The main repository that contains policy implementation is https://git.frostfs.info/TrueCloudLab/policy-engine.

Policies can be stored locally (using control api) or in policy contract. When policies check is performed the following algorithm is applied:

  • Check local policies:
    • If any rule was matched return checking result.
  • Check contract policies:
    • If any rule was matched return checking result.
    • If no rules were matched return deny status.

To local and contract policies deny first scheme is applied. This means that if several rules were matched for reqeust (with both statuses allow and deny) the resulting status is deny.
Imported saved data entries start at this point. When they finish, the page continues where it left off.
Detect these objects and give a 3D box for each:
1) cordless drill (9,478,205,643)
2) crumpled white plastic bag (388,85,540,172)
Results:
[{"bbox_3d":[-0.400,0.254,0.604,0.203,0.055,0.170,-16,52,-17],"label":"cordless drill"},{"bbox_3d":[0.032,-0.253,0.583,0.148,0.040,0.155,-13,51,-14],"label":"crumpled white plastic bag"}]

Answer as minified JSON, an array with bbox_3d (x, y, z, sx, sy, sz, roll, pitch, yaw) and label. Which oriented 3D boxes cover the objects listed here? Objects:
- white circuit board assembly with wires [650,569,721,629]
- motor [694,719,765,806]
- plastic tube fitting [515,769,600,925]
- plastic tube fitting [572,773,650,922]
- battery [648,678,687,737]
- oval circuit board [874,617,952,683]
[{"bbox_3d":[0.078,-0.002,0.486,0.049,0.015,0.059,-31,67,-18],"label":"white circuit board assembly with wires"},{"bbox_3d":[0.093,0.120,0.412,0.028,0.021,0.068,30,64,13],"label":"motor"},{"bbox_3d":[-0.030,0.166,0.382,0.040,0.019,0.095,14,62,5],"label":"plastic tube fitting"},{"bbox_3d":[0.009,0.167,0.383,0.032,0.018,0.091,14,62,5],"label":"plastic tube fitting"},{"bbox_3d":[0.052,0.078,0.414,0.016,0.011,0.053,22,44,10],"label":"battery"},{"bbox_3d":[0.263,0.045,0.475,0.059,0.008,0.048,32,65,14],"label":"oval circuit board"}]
Policy rules validate if specified request can be performed on the specific resource. Request and resource can contain some properties, and rules can contain conditions on some of these properties.

In s3-gw resource is /bucket/object, /bucket or just / (if request is trying to list buckets). Currently, request that is checked contains the following properties (so policy rule can contain conditions on them):

  • Owner - address of owner that is performing request (this is taken from bearer token from AccessBox)
  • frostfsid:groupID - groups to which the owner belongs (this is taken from frostfsid contract)

Control auth process

There are control path grpc api in s3-gw that also has their own authentication and authorization process.

But this process is quite straight forward:

  • Get grpc request
  • Check if signing key belongs to allowed key list (that is located in config file)
  • Validate signature

For signing process the asymmetric encryption based on elliptic curves (ECDSA_SHA512) is used. For more details see the appropriate code in frostfs-api and frostfs-api-go.